- Location of Redland in Elmore County, Alabama.
- Coordinates: 32°29′43″N 86°07′38″W﻿ / ﻿32.49528°N 86.12722°W
- Country: United States
- State: Alabama
- County: Elmore

Area
- • Total: 24.42 sq mi (63.26 km^{2})
- • Land: 24.13 sq mi (62.49 km^{2})
- • Water: 0.30 sq mi (0.77 km^{2})
- Elevation: 272 ft (83 m)

Population (2020)
- • Total: 5,106
- • Density: 211.6/sq mi (81.71/km^{2})
- Time zone: UTC-6 (Central (CST))
- • Summer (DST): UTC-5 (CDT)
- Area code: 334
- GNIS feature ID: 2582696

= Redland, Alabama =

Redland is a census-designated place in Elmore County, Alabama, United States. Its population was 5,106 at the 2020 census.

==Demographics==

Redland was listed as a census designated place in the 2010 U.S. census.

Historical population
| Census | Pop. | Note | %± |
| 2010 | 3,736 |  | — |
| 2020 | 5,106 |  | 36.7% |
U.S. Decennial Census

===Racial and ethnic composition===

Redland CDP, Alabama – Racial and ethnic composition Note: the US Census treats Hispanic/Latino as an ethnic category. This table excludes Latinos from the racial categories and assigns them to a separate category. Hispanics/Latinos may be of any race.
| Race / Ethnicity (NH = Non-Hispanic) | Pop 2010 | Pop 2020 | % 2010 | % 2020 |
|---|---|---|---|---|
| White alone (NH) | 3,035 | 3,830 | 81.24% | 75.01% |
| Black or African American alone (NH) | 478 | 850 | 12.79% | 16.65% |
| Native American or Alaska Native alone (NH) | 12 | 14 | 0.32% | 0.27% |
| Asian alone (NH) | 60 | 76 | 1.61% | 1.49% |
| Native Hawaiian or Pacific Islander alone (NH) | 2 | 2 | 0.05% | 0.04% |
| Other race alone (NH) | 10 | 8 | 0.27% | 0.16% |
| Mixed race or Multiracial (NH) | 53 | 190 | 1.42% | 3.72% |
| Hispanic or Latino (any race) | 86 | 136 | 2.30% | 2.66% |
| Total | 3,736 | 5,106 | 100.00% | 100.00% |

===2020 census===
As of the 2020 census, Redland had a population of 5,106. The median age was 40.7 years. 24.3% of residents were under the age of 18 and 16.6% of residents were 65 years of age or older.
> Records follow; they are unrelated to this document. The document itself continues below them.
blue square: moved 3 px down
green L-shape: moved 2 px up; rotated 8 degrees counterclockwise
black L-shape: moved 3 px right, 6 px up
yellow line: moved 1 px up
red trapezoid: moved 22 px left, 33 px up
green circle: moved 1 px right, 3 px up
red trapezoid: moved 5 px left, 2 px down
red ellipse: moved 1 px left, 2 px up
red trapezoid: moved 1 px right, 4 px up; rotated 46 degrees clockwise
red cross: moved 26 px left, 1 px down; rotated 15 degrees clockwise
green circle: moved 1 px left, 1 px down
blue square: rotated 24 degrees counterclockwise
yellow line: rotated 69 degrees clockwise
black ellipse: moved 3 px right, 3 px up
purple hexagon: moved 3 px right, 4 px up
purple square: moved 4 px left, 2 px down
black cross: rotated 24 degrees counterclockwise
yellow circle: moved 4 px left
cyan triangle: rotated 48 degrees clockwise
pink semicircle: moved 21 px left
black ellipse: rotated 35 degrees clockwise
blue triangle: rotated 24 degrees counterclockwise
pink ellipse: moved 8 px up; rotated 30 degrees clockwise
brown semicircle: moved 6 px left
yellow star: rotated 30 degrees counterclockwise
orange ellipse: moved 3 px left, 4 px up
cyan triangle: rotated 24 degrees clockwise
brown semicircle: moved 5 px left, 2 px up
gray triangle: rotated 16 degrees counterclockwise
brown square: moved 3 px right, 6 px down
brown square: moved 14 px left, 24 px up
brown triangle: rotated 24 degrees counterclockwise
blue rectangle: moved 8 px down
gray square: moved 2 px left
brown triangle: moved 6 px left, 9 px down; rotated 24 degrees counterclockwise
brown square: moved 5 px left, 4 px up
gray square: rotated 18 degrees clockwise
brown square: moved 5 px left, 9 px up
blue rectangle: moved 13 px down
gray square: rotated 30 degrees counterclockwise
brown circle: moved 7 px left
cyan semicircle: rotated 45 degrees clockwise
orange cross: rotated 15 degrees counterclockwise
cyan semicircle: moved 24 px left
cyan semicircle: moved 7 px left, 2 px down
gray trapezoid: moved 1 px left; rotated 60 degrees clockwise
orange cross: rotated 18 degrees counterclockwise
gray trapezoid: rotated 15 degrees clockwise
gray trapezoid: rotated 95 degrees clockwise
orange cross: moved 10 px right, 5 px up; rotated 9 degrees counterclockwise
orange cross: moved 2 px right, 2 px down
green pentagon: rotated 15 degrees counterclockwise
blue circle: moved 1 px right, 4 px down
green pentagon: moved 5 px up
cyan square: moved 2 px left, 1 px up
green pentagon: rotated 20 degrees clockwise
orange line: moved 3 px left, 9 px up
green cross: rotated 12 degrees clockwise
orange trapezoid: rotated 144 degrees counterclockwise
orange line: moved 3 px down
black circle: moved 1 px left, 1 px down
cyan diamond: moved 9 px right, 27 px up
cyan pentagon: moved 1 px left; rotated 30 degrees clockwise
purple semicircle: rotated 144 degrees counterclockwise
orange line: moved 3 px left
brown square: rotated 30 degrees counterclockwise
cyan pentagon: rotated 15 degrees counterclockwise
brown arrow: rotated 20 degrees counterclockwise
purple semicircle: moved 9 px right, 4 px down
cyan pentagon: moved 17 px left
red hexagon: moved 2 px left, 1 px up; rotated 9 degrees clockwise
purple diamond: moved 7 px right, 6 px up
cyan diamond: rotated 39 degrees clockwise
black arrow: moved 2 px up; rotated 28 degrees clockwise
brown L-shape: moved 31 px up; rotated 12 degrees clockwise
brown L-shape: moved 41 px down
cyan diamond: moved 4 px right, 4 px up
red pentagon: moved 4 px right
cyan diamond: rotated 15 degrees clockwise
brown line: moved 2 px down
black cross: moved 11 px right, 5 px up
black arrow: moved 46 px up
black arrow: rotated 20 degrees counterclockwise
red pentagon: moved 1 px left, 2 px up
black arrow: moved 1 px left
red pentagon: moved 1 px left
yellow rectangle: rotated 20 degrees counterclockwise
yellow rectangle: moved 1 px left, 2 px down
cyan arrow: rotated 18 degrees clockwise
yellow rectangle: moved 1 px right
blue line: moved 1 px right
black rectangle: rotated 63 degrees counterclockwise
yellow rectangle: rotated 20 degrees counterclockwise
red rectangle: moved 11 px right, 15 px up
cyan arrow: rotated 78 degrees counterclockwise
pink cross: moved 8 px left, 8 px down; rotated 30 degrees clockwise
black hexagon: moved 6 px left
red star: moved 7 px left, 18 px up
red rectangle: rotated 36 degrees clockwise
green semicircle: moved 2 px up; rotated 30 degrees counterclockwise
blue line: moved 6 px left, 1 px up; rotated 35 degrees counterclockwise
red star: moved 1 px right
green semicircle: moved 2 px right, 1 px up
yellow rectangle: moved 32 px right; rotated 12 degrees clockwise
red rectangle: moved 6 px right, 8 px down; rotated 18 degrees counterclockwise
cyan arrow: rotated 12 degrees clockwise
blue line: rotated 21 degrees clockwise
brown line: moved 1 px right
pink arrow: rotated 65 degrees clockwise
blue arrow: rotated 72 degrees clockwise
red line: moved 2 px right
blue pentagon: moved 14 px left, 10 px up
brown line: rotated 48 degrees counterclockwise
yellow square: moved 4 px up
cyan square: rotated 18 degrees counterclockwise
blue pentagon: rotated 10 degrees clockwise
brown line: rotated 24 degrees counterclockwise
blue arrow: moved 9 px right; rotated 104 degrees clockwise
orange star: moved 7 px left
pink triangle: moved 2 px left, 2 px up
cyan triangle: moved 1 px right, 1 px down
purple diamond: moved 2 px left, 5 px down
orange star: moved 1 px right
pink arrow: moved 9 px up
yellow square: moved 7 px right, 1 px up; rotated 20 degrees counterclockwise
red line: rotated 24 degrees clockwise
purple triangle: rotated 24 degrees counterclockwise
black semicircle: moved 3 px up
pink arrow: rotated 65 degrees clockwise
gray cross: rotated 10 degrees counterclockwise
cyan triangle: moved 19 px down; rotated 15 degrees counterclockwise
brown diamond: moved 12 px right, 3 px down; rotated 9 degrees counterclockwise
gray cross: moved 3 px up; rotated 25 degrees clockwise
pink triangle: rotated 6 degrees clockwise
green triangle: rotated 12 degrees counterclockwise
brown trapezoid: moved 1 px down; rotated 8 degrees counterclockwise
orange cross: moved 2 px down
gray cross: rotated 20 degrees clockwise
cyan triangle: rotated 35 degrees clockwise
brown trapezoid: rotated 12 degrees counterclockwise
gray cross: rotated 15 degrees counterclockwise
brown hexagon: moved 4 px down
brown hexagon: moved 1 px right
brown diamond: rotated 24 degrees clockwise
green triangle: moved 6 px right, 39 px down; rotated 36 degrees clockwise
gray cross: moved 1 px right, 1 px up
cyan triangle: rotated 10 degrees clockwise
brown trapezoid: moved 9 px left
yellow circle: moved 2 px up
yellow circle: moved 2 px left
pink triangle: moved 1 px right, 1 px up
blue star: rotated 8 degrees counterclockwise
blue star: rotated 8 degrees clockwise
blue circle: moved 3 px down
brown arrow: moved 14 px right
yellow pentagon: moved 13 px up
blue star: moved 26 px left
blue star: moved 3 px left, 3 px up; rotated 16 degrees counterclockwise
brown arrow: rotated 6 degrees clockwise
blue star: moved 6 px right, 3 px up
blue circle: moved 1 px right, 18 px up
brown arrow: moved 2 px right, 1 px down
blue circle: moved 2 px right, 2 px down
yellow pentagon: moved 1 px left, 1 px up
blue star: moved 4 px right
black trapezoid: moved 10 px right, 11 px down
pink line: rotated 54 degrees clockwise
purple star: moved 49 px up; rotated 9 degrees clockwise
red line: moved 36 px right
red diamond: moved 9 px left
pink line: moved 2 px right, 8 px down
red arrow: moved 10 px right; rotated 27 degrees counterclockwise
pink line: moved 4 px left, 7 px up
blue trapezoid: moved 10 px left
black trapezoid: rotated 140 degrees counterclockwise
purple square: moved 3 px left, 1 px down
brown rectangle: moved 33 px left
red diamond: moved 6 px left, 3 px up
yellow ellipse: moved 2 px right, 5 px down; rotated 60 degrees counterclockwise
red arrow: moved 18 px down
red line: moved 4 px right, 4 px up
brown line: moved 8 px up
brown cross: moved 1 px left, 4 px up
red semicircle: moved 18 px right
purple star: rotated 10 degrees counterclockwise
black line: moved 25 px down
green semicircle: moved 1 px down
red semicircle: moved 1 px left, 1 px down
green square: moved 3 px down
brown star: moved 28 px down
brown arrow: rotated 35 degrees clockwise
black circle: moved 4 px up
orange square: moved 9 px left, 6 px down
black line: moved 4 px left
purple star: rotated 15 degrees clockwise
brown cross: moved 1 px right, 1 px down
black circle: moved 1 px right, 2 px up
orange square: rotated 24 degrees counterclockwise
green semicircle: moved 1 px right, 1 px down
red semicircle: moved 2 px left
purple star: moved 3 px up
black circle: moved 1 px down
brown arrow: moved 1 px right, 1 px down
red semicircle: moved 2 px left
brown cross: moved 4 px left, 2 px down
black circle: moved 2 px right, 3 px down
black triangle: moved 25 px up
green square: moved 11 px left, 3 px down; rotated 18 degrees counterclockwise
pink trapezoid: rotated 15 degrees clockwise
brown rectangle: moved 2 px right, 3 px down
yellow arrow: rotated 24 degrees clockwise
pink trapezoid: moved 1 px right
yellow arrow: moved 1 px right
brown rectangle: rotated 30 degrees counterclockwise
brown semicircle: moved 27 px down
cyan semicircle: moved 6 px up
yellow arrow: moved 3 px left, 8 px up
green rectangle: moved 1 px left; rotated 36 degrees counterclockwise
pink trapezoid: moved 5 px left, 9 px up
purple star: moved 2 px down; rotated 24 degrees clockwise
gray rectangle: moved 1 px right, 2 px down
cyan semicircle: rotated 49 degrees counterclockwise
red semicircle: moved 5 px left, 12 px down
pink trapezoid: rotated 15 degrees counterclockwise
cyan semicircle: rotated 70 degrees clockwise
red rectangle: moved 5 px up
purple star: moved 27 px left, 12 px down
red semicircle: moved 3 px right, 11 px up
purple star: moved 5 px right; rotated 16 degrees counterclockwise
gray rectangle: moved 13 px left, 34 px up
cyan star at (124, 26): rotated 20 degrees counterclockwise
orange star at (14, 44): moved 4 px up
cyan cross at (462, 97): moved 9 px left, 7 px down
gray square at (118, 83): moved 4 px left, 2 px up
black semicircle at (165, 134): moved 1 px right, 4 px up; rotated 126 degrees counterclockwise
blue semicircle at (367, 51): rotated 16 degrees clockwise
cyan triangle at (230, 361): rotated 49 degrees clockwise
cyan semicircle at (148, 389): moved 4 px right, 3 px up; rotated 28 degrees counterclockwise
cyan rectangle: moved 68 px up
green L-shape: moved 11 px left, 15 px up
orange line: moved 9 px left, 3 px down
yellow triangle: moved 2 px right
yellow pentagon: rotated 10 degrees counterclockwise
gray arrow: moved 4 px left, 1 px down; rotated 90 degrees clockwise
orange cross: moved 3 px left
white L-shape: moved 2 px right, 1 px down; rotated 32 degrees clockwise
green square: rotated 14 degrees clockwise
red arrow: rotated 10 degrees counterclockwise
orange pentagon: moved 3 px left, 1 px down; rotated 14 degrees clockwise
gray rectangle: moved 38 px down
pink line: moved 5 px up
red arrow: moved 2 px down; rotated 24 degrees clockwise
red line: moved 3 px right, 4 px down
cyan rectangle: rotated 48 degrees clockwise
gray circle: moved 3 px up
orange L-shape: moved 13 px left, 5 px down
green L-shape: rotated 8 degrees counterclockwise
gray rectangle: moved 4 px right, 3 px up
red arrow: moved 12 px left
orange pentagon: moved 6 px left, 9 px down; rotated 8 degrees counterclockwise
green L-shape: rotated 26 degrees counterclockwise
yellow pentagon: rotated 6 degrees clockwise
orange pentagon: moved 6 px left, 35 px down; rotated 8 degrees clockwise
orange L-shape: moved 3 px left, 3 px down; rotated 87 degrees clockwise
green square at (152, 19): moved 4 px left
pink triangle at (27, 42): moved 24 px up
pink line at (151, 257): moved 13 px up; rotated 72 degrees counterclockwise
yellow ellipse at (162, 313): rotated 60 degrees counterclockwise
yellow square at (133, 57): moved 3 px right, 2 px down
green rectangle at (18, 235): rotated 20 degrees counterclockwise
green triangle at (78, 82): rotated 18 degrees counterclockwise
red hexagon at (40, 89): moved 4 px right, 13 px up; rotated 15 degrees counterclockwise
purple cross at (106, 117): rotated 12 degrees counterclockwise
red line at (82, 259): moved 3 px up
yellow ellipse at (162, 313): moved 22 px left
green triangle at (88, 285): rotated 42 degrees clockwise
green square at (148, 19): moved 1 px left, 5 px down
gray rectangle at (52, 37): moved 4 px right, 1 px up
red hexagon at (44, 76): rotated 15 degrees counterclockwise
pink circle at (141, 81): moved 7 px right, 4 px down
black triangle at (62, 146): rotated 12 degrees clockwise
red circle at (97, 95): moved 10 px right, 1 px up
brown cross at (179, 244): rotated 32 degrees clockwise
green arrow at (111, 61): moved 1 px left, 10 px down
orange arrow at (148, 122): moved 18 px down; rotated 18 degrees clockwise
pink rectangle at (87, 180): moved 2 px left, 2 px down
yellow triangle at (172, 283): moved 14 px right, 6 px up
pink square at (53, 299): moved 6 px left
For every 100 females there were 95.9 males, and for every 100 females age 18 and over there were 95.0 males age 18 and over.

0.0% of residents lived in urban areas, while 100.0% lived in rural areas.

There were 1,869 households in Redland, of which 33.1% had children under the age of 18 living in them. Of all households, 70.5% were married-couple households, 11.1% were households with a male householder and no spouse or partner present, and 15.4% were households with a female householder and no spouse or partner present. About 17.5% of all households were made up of individuals and 8.4% had someone living alone who was 65 years of age or older.

There were 1,946 housing units, of which 4.0% were vacant. The homeowner vacancy rate was 1.4% and the rental vacancy rate was 8.1%.
==Education==
Redland is in the Elmore County Public School System.